• May 24, 2012

Discriminatory Coastal Insurance Hikes Need to Stop

Discriminatory Coastal Insurance Hikes Need to Stop

150 150 Elect Todd Hunter

Discriminatory Coastal Insurance Hikes Need to Stop

Corpus Christi Caller Times
Editorial Posted May 24, 2012 at 3 a.m.

CORPUS CHRISTI — We would never be cavalier about this coastal region’s risk of hurricanes. It’s important to Corpus Christi’s safety and survival to remember Hurricane Celia.
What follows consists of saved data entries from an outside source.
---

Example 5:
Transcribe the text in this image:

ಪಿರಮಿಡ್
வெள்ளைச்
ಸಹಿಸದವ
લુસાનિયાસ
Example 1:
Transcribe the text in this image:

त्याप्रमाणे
It’s also important to Corpus Christi’s economic safety and survival to remind the rest of the state that Celia occurred in 1970, when Richard Nixon was in his first term and there was still a Vietnam war.

Celia inspired creation of what is now known as the Texas Windstorm Insurance Association, originally a tool to keep the coast insured. Unfortunately, it has evolved into what amounts to a strong-arming of coastal insurance customers by the rest of the state.
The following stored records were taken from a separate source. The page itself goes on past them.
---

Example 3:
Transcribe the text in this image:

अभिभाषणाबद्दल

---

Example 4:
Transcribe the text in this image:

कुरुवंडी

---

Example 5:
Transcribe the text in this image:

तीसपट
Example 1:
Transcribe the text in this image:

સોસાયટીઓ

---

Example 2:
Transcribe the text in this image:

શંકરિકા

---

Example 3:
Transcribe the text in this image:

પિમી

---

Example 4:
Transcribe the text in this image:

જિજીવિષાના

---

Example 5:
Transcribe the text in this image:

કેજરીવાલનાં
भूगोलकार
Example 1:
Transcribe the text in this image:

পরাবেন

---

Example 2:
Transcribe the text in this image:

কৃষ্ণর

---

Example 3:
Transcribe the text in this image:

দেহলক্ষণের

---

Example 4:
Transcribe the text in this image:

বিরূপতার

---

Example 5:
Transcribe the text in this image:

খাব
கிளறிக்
The association last week approved its third 5 percent rate hike in three years. It also is considering additional increases based on how far a property is from the shore. That proposal amounts to a divide-and-conquer approach to dealing with the people in the 14-county risk pool because it gives the folks farther from shore incentive to be less opposed. But as Georgia Neblett of Port Aransas, the only member of the association’s board to vote against the rate hike, pointed out, basing rates on distance from shore is not an accurate reflection of risk because “the wind will not stop blowing between Port Aransas and Calallen.”

State Rep. Todd Hunter, R-Corpus Christi, went as far to say that maybe it’s time to ditch the association and find a more equitable solution. We think there’s merit to that. “It appears that TWIA’s main role has turned into raising rates on the coastal communities as opposed to serving them,” Hunter said.

We agree with state Sen. Juan “Chuy” Hinojosa, who, backed by Hunter and other Coastal Bend lawmakers, warned the Texas Department of Insurance that the tiered rate proposal amounts to taxation without representation. Texas Insurance Commissioner Eleanor Kitzman has not appointed one of the board positions reserved for coastal residents and, until she does, any vote on this matter by the board indeed will be taxation without representation.

The recent hikes are an attempt to replenish the fund after the $2.3 billion in damage from Hurricane Ike, plus the mismanaged mess the association made in processing the claims. A three-year run of 5 percent hikes puts a chill on business where some of the state’s most important economic machinery exists. Considering that it happened along with the emergence of the Tea Party, we question bluntly why it hasn’t merited a response from those quarters when it appears to have the hallmarks of a Tea Party cause cèlébre.

Foster Edwards, president and CEO of the Corpus Christi Chamber of Commerce, explained best why it’s time to ditch the association and spread the risk statewide. “After all,” he said, “there is not a Texas fire insurance association created because of the horrific losses in Bastrop or a tornado association for the horrible losses in North Texas.”

We wouldn’t say another Celia couldn’t happen this year. We’re saying Celia, like Ike, was what’s known as a 100-year event, for good reason. Yet, 42 years later, we’re still paying for it and the Bastrop fires were last year. We’ve had about enough of finger-wagging from tornado alley lawmakers who say it serves coastal residents right for living near the water. Hinojosa and Hunter aren’t just politicians preening for their constituents. They’re lawyers who know taxation without representation when they see it.